The girls hopped down into the grassy pasture and took their stances for the first match. They knew that you had to stomp hard and fast as soon as the match hit the ground. Strrriiiike...flame...throw...stomp....strike...flame...throw stomp...they continued this pattern at a steady pace through about 20 matches. Then the older, obviously smarter sister made the now infamous decision of telling her younger sister not to stomp the next time and to let the flame get just a little bigger before extinguishing it. Strrriiiiike, flame, throw.....gust of the summer wind....shrieks of fear....furious stomping...stomping...screaming...stomping...Older sister thinks of swearing but remembers she has to be a good example to younger sister...furious stomping...screaming...then just watching. Watching as the fire caught new life and grasped to everything within its reach. Watching as a lump bigger than a softball rose in their throats and terror took up place in the pits of their stomach.
The older sister knew they had to think quick.
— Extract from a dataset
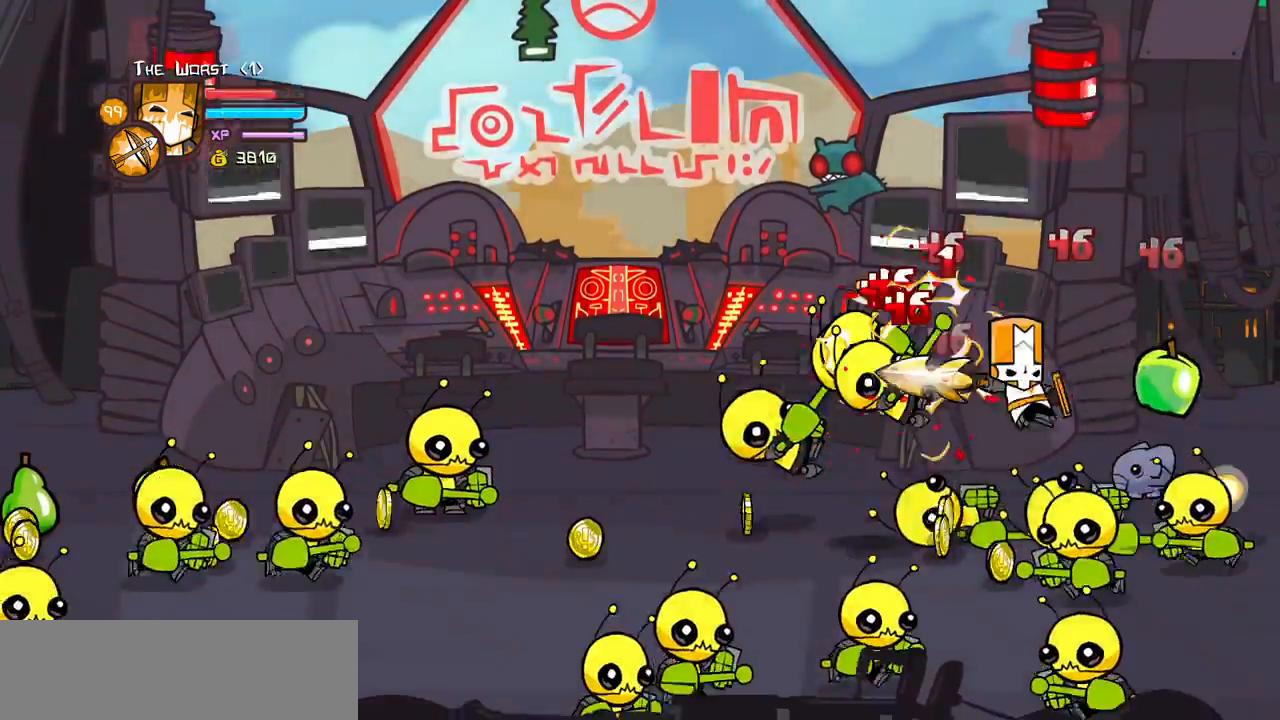
{"keys": ["left", "light"], "events": [[83, "down", "down"], [216, "down", "up"], [216, "light", "up"], [266, "light", "down"], [316, "left", "down"], [416, "right", "up"], [450, "light", "up"], [500, "light", "down"]]}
She ran to the water hose and fiercely stretched it towards the hungry flames....running as fast as she could she is jerked backwards through the air onto her butt and cries out in frustration because the hose has reached as far as it can go. Not far enough.
Thoughts of a crazed father ringing her neck, a mother exploding in anger and the understanding that parents can be totally unreasonable at times like this, forces the girl to make the only decision she can...NOT to tell her parents. Instead, they worked wholeheartedly at fire fighting by going into the house and filling up beverage glasses full of water and then running them the 20 yards to splash on the fire. The fire roared on getting bigger with every second passing. Like a few droplets of water was enough to put out its rampage.
The mother, whose attention was caught by the constant parading of water glasses to and fro and the four shoes covered in soot, demanded to know what the girls were up to. The older sister was ready to delve into a full blown fairy tale when the little, red-headed girl immediately burst into uncontrollable sobs blowing their chance at not getting in trouble, the ultimate objective here.
It must have been a Saturday because the dad was nearby listening to this and immediately burst out the door, dragging the older brother behind him. When they reached the fire it was just inches away from taking over a very large shop full of odds and ends and oh say 50,000 dollars worth of farm equipment. The pigs were also in mortal danger and were worried of becoming bacon all to soon.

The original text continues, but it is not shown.